Running will always be there

I’m having several crisis of identities and a big one has to do with this blog’s name, which is also my username everywhere on social. Am I still NeonRunnerGirl? Is the tattoo on my left shoulder blade still relevant?

I’m still just walking. I’ve only missed two days so far in September. Every so often, maybe once a week or so, I get the urge to run. To feel the air rush in my face. To feel the slight weightlessness as both feet are off the ground. The difference in running and walking is that part of running is flying…the human body is completely airborne. But I can’t bring myself to lift my knee higher. To make the move from walking to running.

Walking I’m grounded to the earth…even when I’m walking a fast 15:00 pace. Maybe that’s what I need now. Solid ground beneath my feet.

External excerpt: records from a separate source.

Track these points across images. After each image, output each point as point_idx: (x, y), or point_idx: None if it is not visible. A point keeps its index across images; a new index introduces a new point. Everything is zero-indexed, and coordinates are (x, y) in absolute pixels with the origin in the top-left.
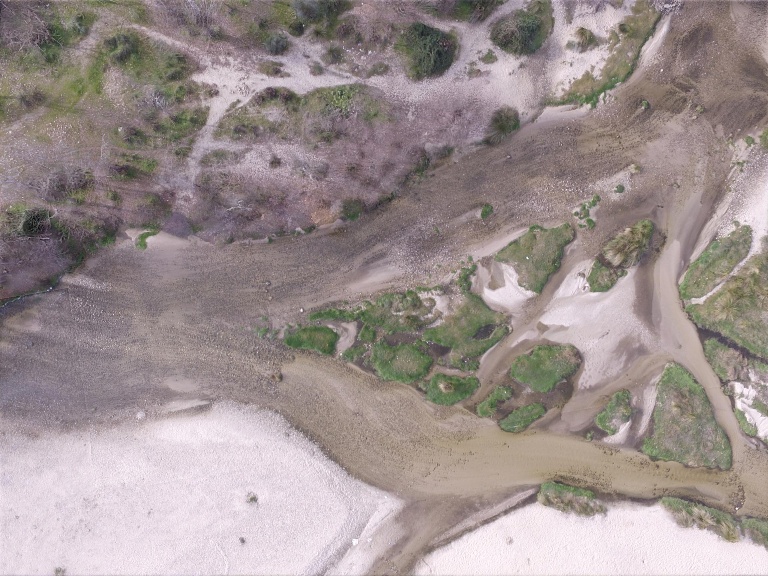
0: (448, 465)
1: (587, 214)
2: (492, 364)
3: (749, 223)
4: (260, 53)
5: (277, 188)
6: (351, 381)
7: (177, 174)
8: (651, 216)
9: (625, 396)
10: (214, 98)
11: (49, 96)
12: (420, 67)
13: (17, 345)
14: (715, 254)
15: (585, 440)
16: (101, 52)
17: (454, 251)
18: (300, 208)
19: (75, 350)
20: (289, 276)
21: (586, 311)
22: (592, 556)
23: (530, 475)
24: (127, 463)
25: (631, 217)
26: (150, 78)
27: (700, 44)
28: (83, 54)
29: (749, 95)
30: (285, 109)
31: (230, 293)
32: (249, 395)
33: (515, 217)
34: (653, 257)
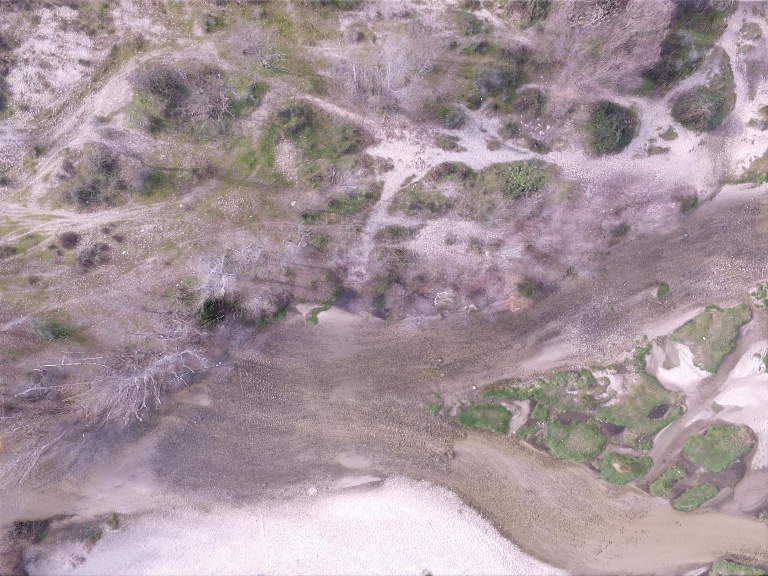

Running will be there when I’m ready. Running will always be there.

A Shift

Being closely in tune with your body has its ups and downs. Frequent body scans let me know when certain areas of my body are holding stress. Sometimes I can make adjustments, but sometimes I have to simply accept that I feel off and hope that eventually the off-ness goes away with time.

Often I ignore the things my body is telling me and “push through” whatever discomfort, stress, or pain I’m experiencing. This ignoring of stress became a big problem after my mom passed away and I kept trying to run, work, be a mom, be a wife, and essentially, “do it all.”

Physically I felt wrong. Mentally I felt very wrong. I tried everything to feel better. I tried talk therapy. I tried yoga. I tried meditation. Eventually I was exhausted from trying to feel better. I went to the doctor. With her guidance, I was finally diagnosed with ADHD, something I now recognize that I have dealt with on and off my entire life.

I went on what my husband refers to as my focus medication, in addition to my anxiety medication. The combination of these medications stopped the panic attacks virtually overnight. They allowed my head to clear. I could think linearly. I accomplished tasks that I had put off for months and even years. This clearing of the head also made me realize something. So much of my identity was tied to feeling weird and crazy and manic. I ran to fight off the crazy. I drank coffee to fight off the exhaustion and busy brain. With the new mental freedom created by my medications, I decided to make two big changes…

I stopped running. As of today, I have not run since July 26th. And I stopped drinking an unhealthy amount of coffee. Instead of 8 cups a day, I drink one large cup only in the morning.

And I feel amazing. Even though I’m not running, I’m still moving my body every day. I’m walking. And when I say walking…I mean WALKING. Power walking with a purpose.

In the month of August, I walked a minimum of 3 miles every day. I walked a total of 135 miles for 31 days. Between the medications controlling my food fixations and the walking being less stressful on my body but still burning calories, I’ve lost 10 lbs! I saw some incredible sunrises too.

The moral of this story…if you feel off and you’ve tried everything, try evaluating the activities you see as part of your identity. Maybe those activities are actually toxic and clinging to them is contributing to the problem, instead of helping it.

Change is coming…

My blogging for the last two years has been few and far between. I sit down to write, create a messy stream of thought draft, save it as a draft, and then never return. It’s time for a change. A slight rebranding. Same neon. New logo. New mission. New outlook. A lot has changed for me in the last five or so years. I’ve learned a lot about myself. I’d like to share some of that with all of you.

More soon. No more forgotten drafts.